- _EXERCISE BRIEF_
Lines in the entries below where the word "true" shows up should each be copied.
THE INPUT Start Marker
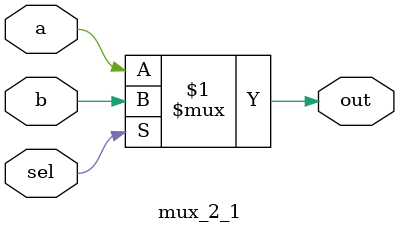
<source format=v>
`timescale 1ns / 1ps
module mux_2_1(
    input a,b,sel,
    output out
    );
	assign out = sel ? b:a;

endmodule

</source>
THE INPUT End Marker
THE INPUT Start Marker
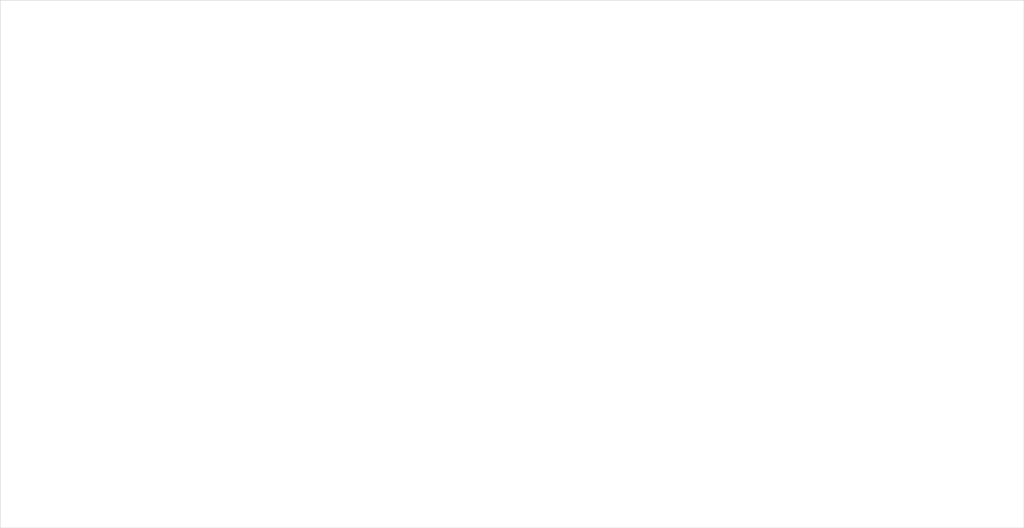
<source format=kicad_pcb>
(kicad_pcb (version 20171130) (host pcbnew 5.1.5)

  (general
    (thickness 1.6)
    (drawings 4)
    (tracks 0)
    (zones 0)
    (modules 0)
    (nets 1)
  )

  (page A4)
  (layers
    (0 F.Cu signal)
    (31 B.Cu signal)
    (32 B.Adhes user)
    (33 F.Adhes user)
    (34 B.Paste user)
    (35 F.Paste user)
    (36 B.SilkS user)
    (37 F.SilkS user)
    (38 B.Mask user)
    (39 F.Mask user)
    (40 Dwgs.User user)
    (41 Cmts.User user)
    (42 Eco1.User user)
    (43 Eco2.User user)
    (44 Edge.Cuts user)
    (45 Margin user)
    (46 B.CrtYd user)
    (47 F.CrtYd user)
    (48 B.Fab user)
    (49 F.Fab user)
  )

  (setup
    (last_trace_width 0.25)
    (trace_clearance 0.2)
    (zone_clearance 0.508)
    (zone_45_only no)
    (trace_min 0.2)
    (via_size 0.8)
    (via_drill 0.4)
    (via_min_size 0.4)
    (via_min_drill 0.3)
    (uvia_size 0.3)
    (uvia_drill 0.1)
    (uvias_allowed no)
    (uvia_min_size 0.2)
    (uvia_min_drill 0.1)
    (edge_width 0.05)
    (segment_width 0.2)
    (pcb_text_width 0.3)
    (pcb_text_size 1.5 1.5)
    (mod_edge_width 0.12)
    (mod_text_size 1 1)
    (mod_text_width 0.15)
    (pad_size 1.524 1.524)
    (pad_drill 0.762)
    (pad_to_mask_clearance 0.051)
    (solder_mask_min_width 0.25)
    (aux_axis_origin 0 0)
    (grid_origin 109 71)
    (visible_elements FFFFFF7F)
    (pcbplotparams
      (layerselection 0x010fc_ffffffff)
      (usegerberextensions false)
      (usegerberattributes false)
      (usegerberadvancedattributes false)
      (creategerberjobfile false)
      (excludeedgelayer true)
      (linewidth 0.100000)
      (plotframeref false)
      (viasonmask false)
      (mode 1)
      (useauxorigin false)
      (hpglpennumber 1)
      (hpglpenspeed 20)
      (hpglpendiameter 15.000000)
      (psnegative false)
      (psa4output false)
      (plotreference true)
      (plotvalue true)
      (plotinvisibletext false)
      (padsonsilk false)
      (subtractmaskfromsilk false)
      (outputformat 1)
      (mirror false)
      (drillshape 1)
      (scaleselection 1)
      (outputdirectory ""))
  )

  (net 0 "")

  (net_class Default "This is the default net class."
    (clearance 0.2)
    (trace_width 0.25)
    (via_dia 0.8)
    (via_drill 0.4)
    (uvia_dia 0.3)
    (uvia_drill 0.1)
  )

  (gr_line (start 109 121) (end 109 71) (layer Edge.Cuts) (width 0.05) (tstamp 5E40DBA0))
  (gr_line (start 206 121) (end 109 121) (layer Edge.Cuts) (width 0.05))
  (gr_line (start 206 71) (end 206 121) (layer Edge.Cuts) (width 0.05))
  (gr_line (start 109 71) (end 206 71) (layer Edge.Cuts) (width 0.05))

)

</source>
THE INPUT End Marker
- _YOUR SOLUTION_
      (excludeedgelayer true)
      (plotreference true)
      (plotvalue true)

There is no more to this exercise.